Hosokawa R, Nohara R, Fujibayashi Y, Okuda K, Ogino M, Hata T, Fujita M, Tamaki N, Konishi J, Sasayama S
Department of Internal Medicine, Kyoto University Hospital, and Faculty of Pharmaceutical Sciences, Kyoto University, Japan.
J Nucl Med. 1997 Dec;38(12):1857-63.
To evaluate the clinical utility of 123I-(rho-iodophenyl)-3-R,S-methylpentadecanoic acid (123I-BMIPP) for ischemic heart disease, we investigated the metabolic fate of 123I-BMIPP in canine models with mild and severe ischemia and evaluated the clinical utility of this tracer.
Using open-chest dogs under anesthesia, we assembled a system that would release all the blood from the great cardiac vein without recirculation, if necessary. After injection of BMIPP into the left anterior descending coronary artery, blood samplings from cardiac vein and abdominal aorta were performed for 10-min ischemia (mild ischemia, five dogs) and 30-min ischemia (severe ischemia, six dogs), after reperfusion and for normal controls (six dogs). The catabolites of BMIPP, including backdiffusion of nonmetabolized BMIPP, were evaluated using high-performance liquid chromatography.
Although the rapid extraction of BMIPP from the plasma into the myocardium and the subsequent retention were unchanged among three groups, the early washout (at 8 min) of radioactivity significantly increased (from 50% +/- 13% to 61% +/- 8%; p < 0.05) in severe ischemia. The metabolites from the myocardium consisted of backdiffusion of nonmetabolized BMIPP and alpha-oxidation, intermediate-oxidation and full-oxidation metabolites. For mild ischemia, these values were not significantly changed from the normal control, although the respective proportions of metabolites showed some variation. Lactate production after reperfusion on mild ischemia, which indicates the severity of ischemia, was closely correlated with the level of backdiffusion of BMIPP (r = -0.92) and the full-oxidation metabolite (r = 0.78). On the other hand, for severe ischemia, the level of backdiffusion of nonmetabolized BMIPP increased (from 25.1% +/- 8.0% to 34.7% +/- 8.7%; p < 0.05), and the full-oxidation metabolites decreased (from 21.4% +/- 10.9% to 14.8% +/- 7.3%).

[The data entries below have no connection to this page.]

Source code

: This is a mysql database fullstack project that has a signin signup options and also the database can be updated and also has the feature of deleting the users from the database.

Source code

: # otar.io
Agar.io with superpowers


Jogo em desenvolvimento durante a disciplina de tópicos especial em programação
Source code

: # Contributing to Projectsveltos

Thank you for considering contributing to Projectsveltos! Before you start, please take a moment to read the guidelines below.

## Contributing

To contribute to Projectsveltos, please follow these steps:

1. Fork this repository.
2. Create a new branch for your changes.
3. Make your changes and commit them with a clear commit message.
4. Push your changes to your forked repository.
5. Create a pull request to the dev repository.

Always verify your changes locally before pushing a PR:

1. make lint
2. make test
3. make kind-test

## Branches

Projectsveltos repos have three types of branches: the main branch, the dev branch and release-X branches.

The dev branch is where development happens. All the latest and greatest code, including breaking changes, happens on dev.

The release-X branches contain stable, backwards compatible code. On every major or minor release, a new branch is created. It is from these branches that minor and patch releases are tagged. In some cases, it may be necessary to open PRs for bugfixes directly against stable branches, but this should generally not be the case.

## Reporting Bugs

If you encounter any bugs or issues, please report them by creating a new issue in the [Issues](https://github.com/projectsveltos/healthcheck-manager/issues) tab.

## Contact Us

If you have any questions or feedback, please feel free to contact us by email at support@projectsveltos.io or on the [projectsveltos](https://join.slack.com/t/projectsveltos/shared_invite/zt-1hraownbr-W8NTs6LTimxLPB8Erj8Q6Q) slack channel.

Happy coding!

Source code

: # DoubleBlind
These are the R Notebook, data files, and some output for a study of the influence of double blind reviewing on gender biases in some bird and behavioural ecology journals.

The metabolism of BMIPP was closely associated with the severity of myocardial ischemia. Thus, 123I-BMIPP might be a promising and sensitive radiopharmaceutical for the evaluation of ischemic heart disease.
为评估123I-(ρ-碘苯基)-3-R,S-甲基十五烷酸(123I-BMIPP)对缺血性心脏病的临床应用价值,我们在轻度和重度缺血犬模型中研究了123I-BMIPP的代谢转归,并评估了该示踪剂的临床应用价值。
在麻醉下使用开胸犬,我们组装了一个系统,必要时可使大冠状静脉中的所有血液流出且不再循环。向左前降支冠状动脉注射BMIPP后,在缺血10分钟(轻度缺血,5只犬)、缺血30分钟(重度缺血,6只犬)、再灌注后以及正常对照组(6只犬)期间,从冠状静脉和腹主动脉采集血液样本。使用高效液相色谱法评估BMIPP的分解代谢产物,包括未代谢BMIPP的反向扩散。
尽管三组中BMIPP从血浆快速摄取到心肌并随后潴留的情况未变,但重度缺血时放射性的早期洗脱(8分钟时)显著增加(从50%±13%增至61%±8%;p<0.05)。心肌中的代谢产物包括未代谢BMIPP的反向扩散以及α-氧化、中间氧化和完全氧化代谢产物。对于轻度缺血,尽管代谢产物的各自比例有一些变化,但这些值与正常对照组相比无显著改变。轻度缺血再灌注后的乳酸生成(表明缺血的严重程度)与BMIPP的反向扩散水平(r=-0.92)和完全氧化代谢产物(r=0.78)密切相关。另一方面,对于重度缺血,未代谢BMIPP 的反向扩散水平增加(从25.1%±8.0%增至34.7%±8.7%;p<0.05),而完全氧化代谢产物减少(从21.4%±10.9%降至14.8%±7.3%)。
BMIPP的代谢与心肌缺血的严重程度密切相关。因此,123I-BMIPP可能是一种用于评估缺血性心脏病的有前景且敏感的放射性药物。